Government forces in Indian-controlled Kashmir killed a top militant commander linked to al-Qaida in the disputed region, officials said Friday.
Zakir Musa was killed Thursday evening in a gunfight after police and soldiers launched a counterinsurgency operation in the southern Tral area, said Col. Rajesh Kalia, an Indian army spokesman.
Musa refused to surrender and fired grenades at the troops after they zeroed in on his hideout in a civilian home, police said.
His killing triggered violent anti-India protests in many places. No one was immediately reported injured.
Internet cut off
Authorities cut off internet on mobile phones in a common tactic to make organizing anti-India protests difficult and discourage dissemination of protest videos. They also imposed a curfew across much of the Kashmir Valley, including in the main city of Srinagar, in anticipation of more protests and clashes, and ordered schools and colleges to remain closed.

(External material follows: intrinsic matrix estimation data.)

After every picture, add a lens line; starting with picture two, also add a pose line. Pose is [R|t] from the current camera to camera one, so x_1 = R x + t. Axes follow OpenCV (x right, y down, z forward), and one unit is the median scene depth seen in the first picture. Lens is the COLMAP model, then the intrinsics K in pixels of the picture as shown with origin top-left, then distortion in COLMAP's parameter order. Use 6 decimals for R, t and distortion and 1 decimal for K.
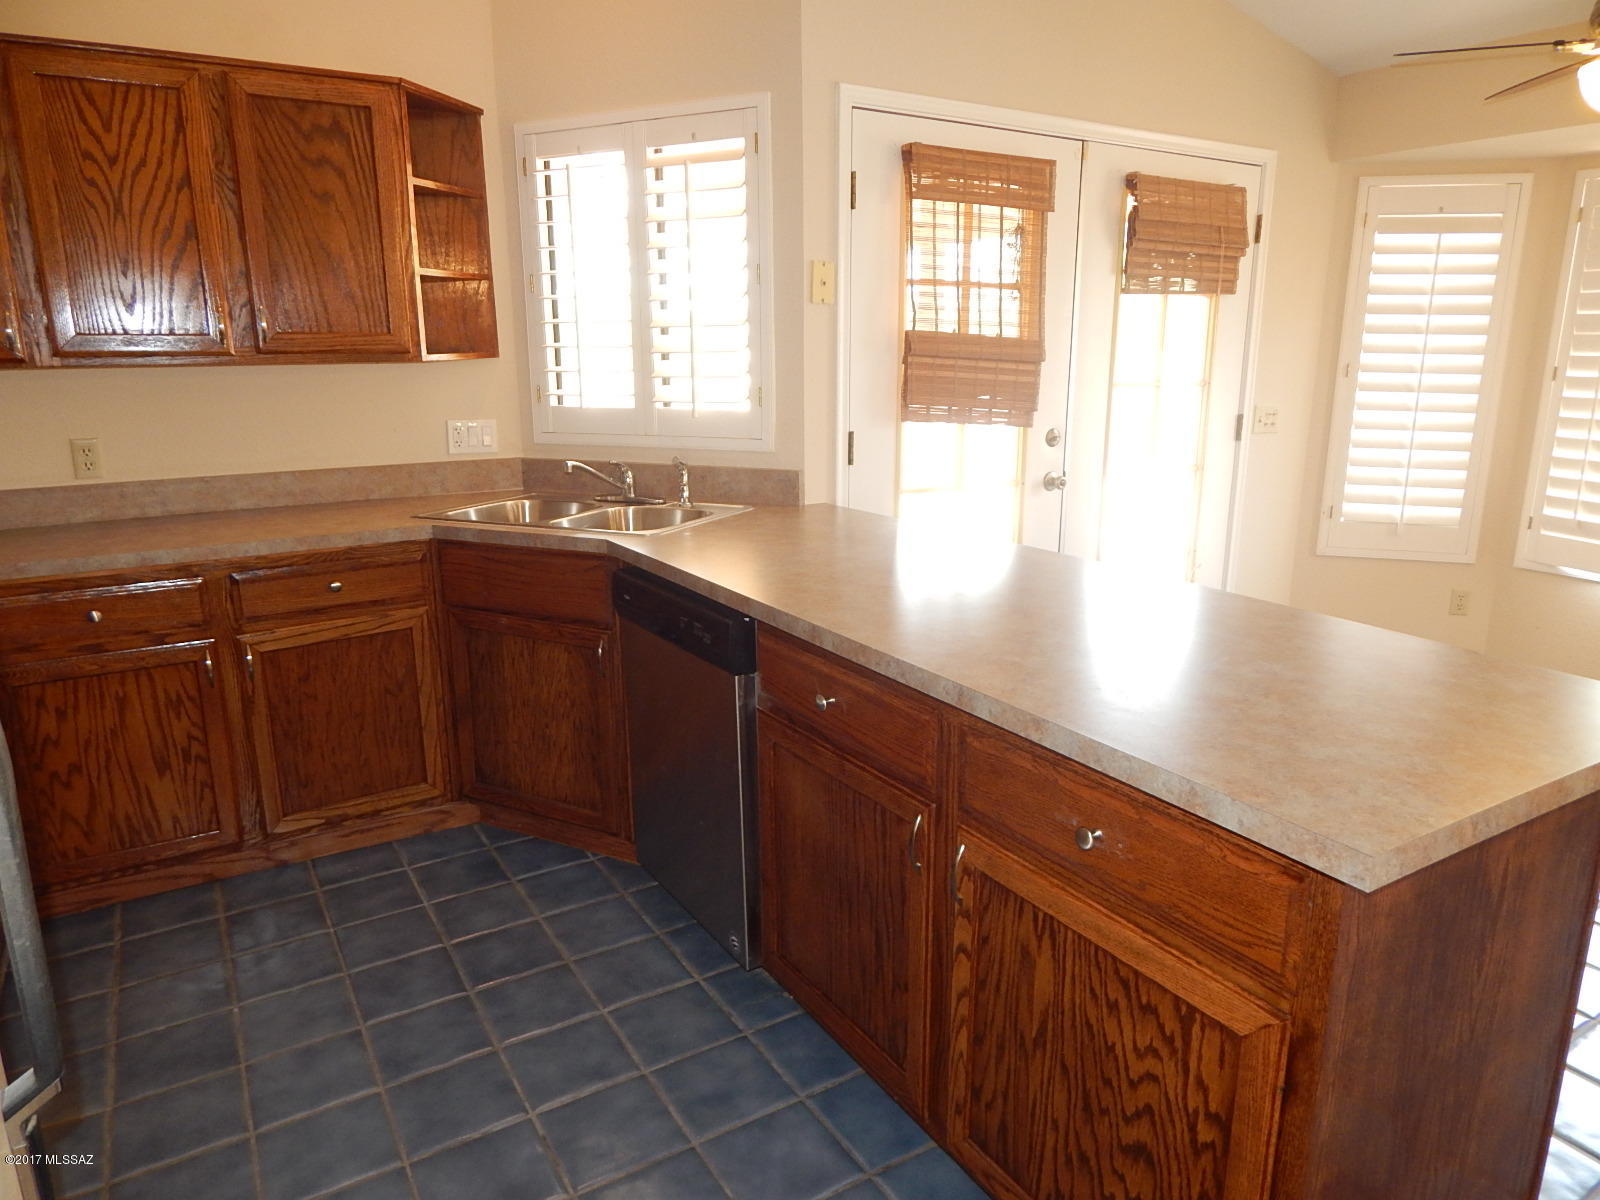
lens RADIAL K [[1072.6, 0, 811.6], [0, 1072.6, 592.6], [0, 0, 1]] dist [0.009900, -0.016289]
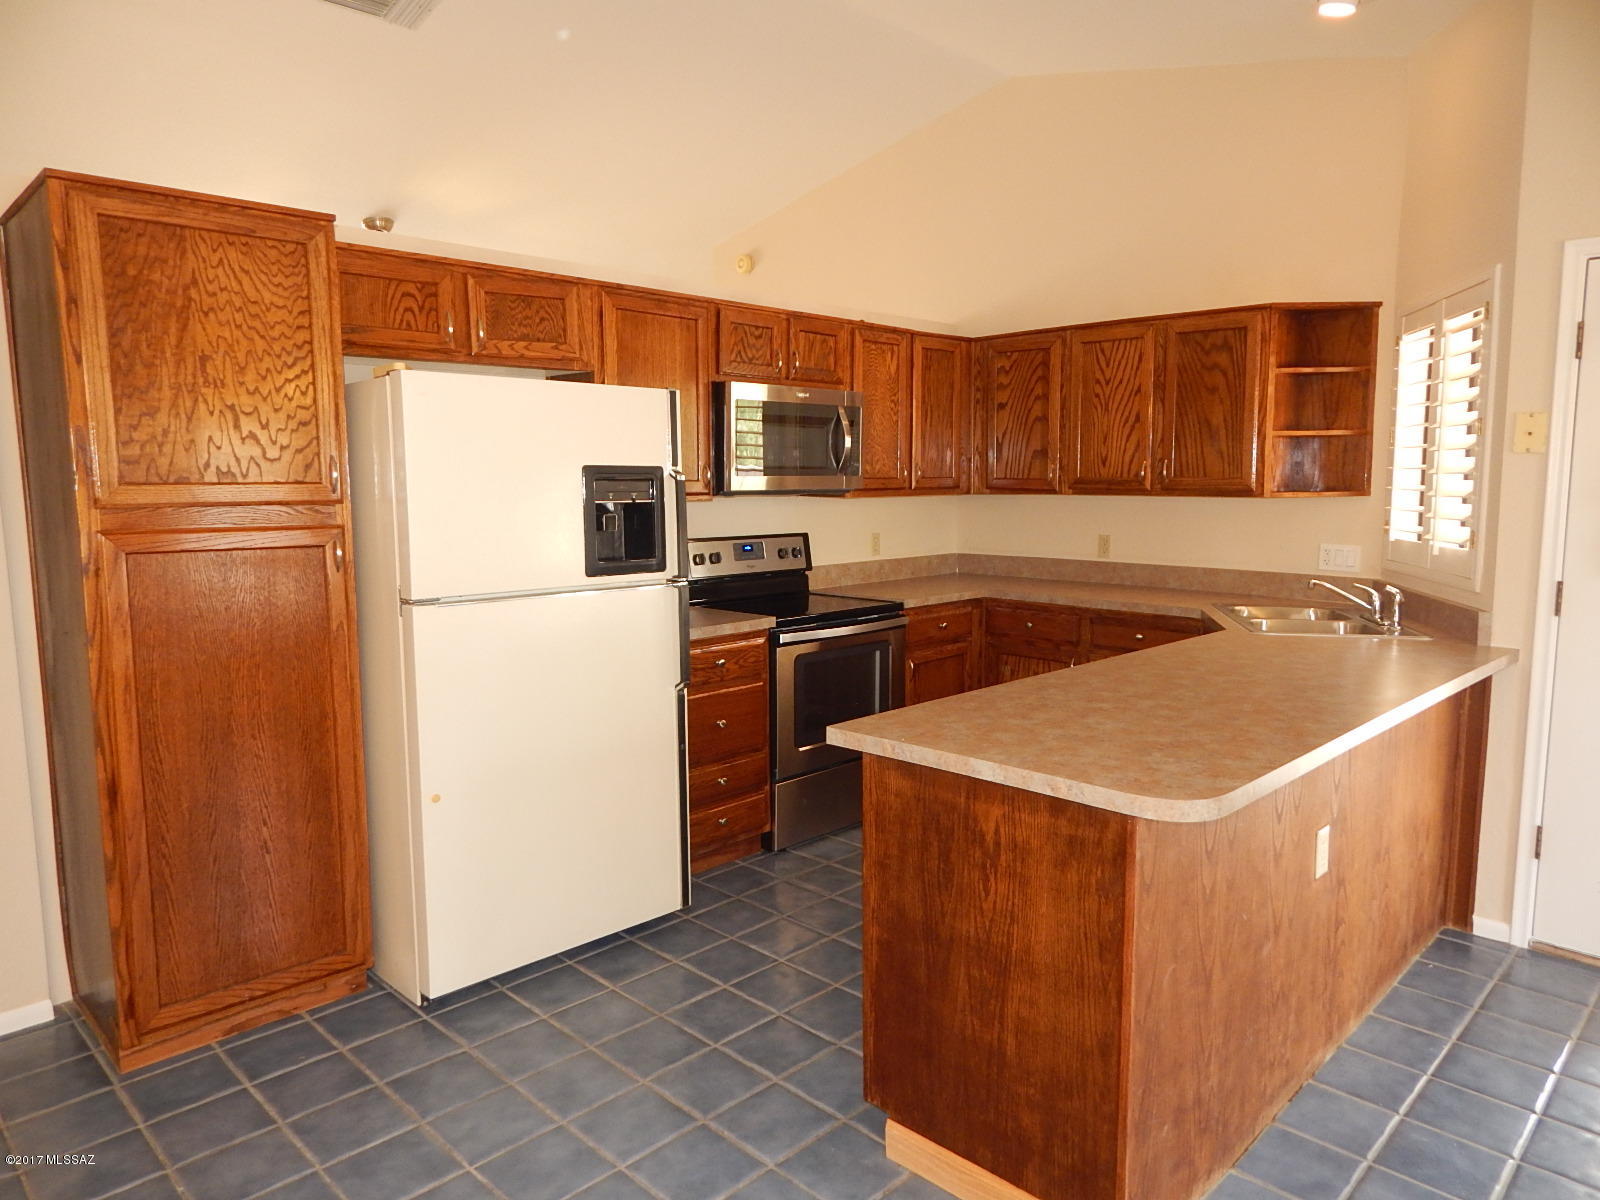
lens RADIAL K [[1072.6, 0, 817.1], [0, 1072.6, 587.3], [0, 0, 1]] dist [0.009900, -0.016289]
pose [[0.233275, 0.108569, -0.966331, 0.842228], [-0.216911, 0.974518, 0.057126, -0.056518], [0.947909, 0.196282, 0.250880, 0.132934]]
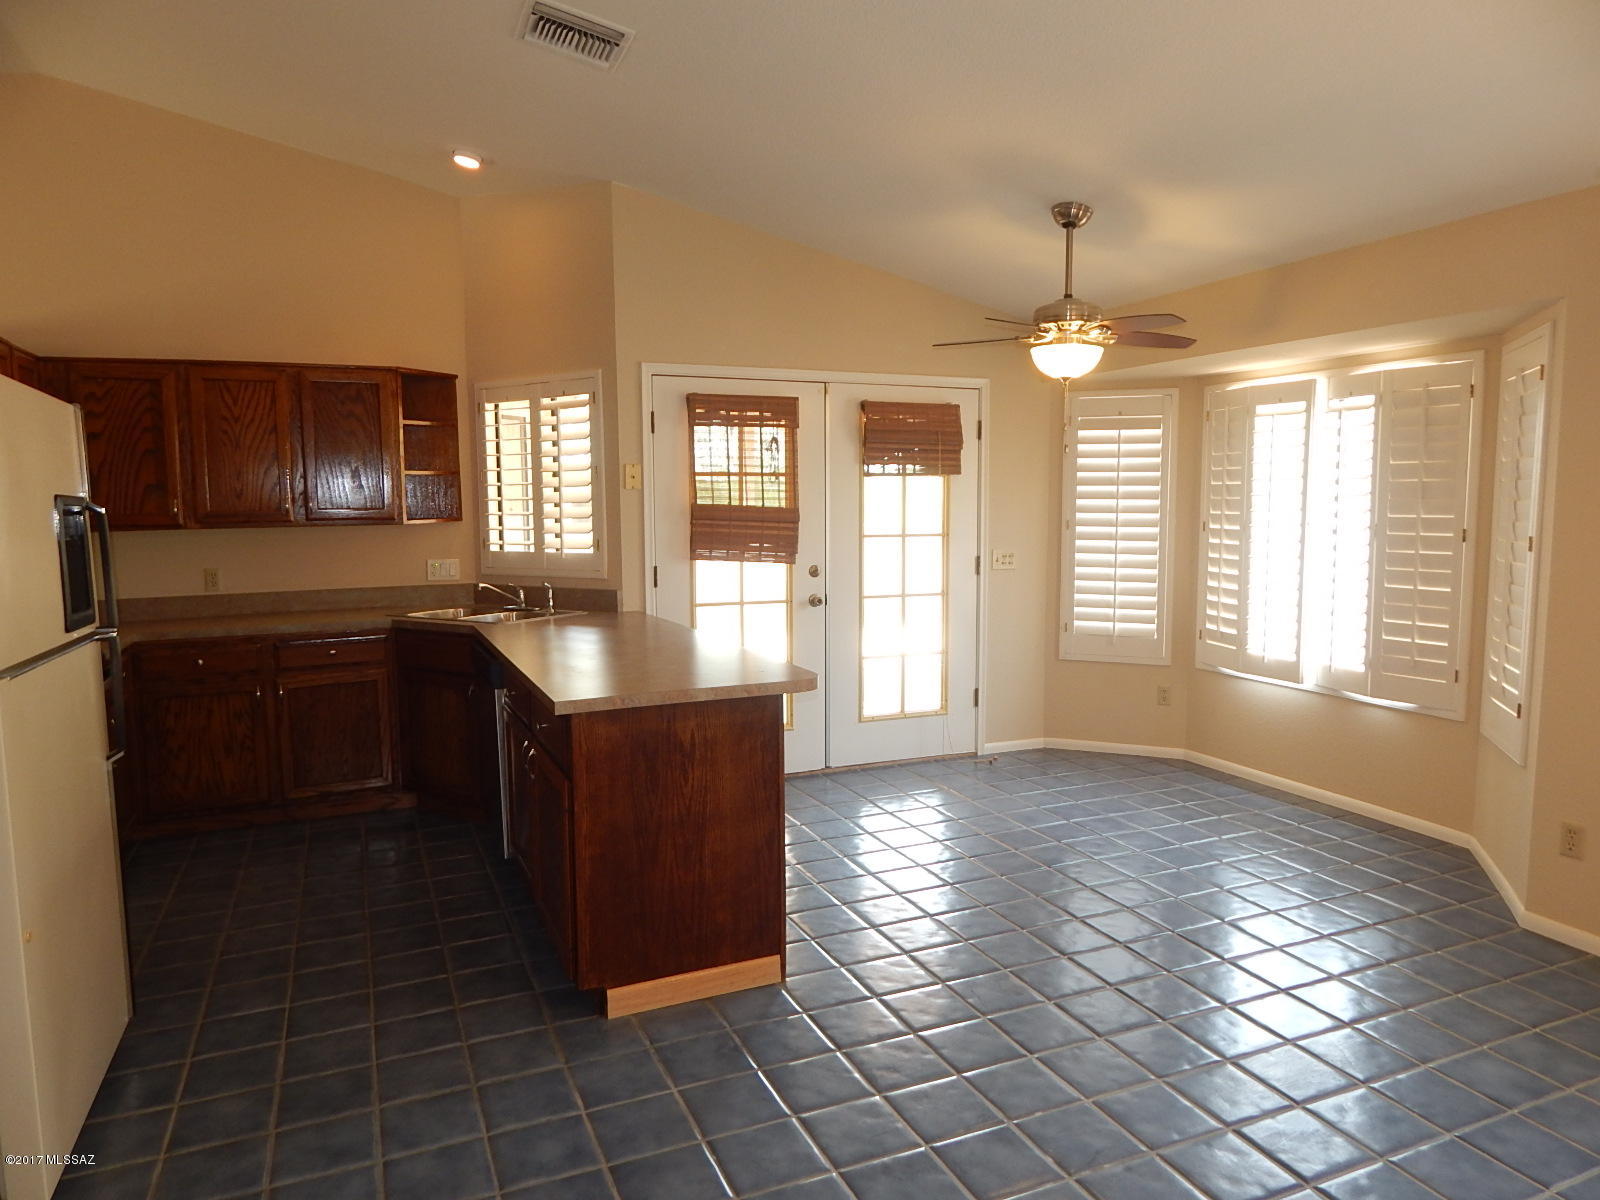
lens RADIAL K [[1072.6, 0, 806.6], [0, 1072.6, 578.0], [0, 0, 1]] dist [0.009900, -0.016289]
pose [[0.989398, 0.002805, -0.145204, 0.502930], [-0.024188, 0.989032, -0.145708, 0.097237], [0.143203, 0.147676, 0.978614, -0.539375]]
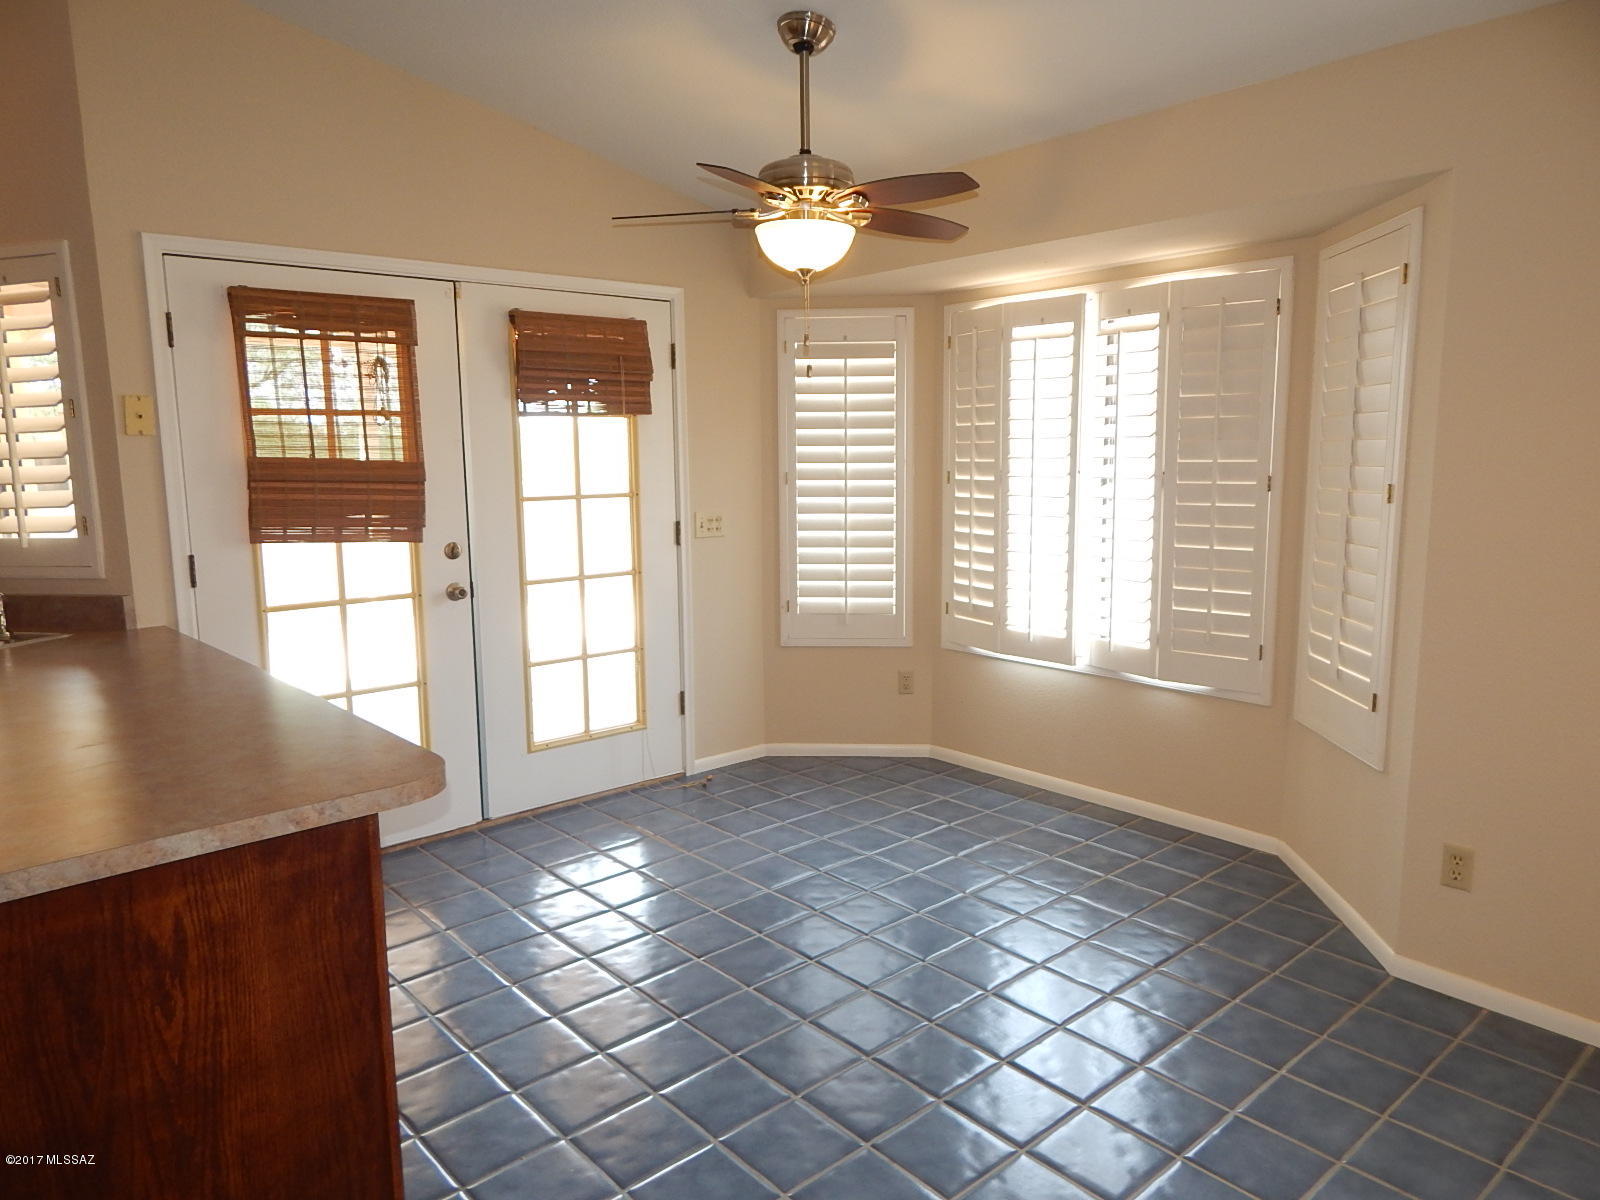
lens RADIAL K [[1072.6, 0, 807.3], [0, 1072.6, 585.3], [0, 0, 1]] dist [0.009900, -0.016289]
pose [[0.986545, -0.039040, 0.158758, 0.467488], [0.054112, 0.994310, -0.091753, 0.006933], [-0.154273, 0.099109, 0.983045, -0.108754]]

In mid-2017, an al-Qaida linked propaganda network said Musa joined an affiliate militant group, Ansar Ghawzat-ul-Hind, as its head. He had left Kashmir’s largest indigenous rebel group, Hizbul Mujahideen, and was believed to be joined by less than a dozen others.
He instantly became a media sensation, particularly with New Delhi-based television news channels using him to showcase that Kashmiri struggle for self-rule was part of a global militant agenda. Previously, no global jihadi groups have openly operated in Kashmir, a territory divided between India and Pakistan but claimed by both entirely.
All Kashmir rebel groups rejected Musa and his al-Qaida affiliate, some even calling him inimical to their cause.
Separatist leaders, who challenge India’s sovereignty over Kashmir, have repeatedly rejected the presence of outside groups, including al-Qaida, and have accused India of portraying the Kashmiri struggle as extremist.
Musa was a close aide of Burhan Wani, a charismatic Kashmiri rebel leader whose killing in 2016 triggered open defiance against Indian rule.
Wani’s death and the resulting public fury brought the armed rebellion into the mainstream in Kashmir and revived a militant movement that had withered in recent years to about 100 fighters in scattered rebel outfits.
Officials say since Wani’s killing, hundreds of young men have joined rebel ranks, some of them after stealing weapons from soldiers and police. Wani’s death also cemented a shift in public behavior, with people displaying anger at Indian rule openly and violently when troops raid villages to hunt rebels.
Rebel groups have been fighting against Indian rule since 1989. Nearly 70,000 people have been killed in the armed uprising and the ensuing Indian military crackdown.
Anti-India sentiment runs deep in Kashmir’s mostly Muslim population, with most people supporting the rebel cause that the territory be united either under Pakistani rule or as an independent country while also participating in civilian street protests against Indian control.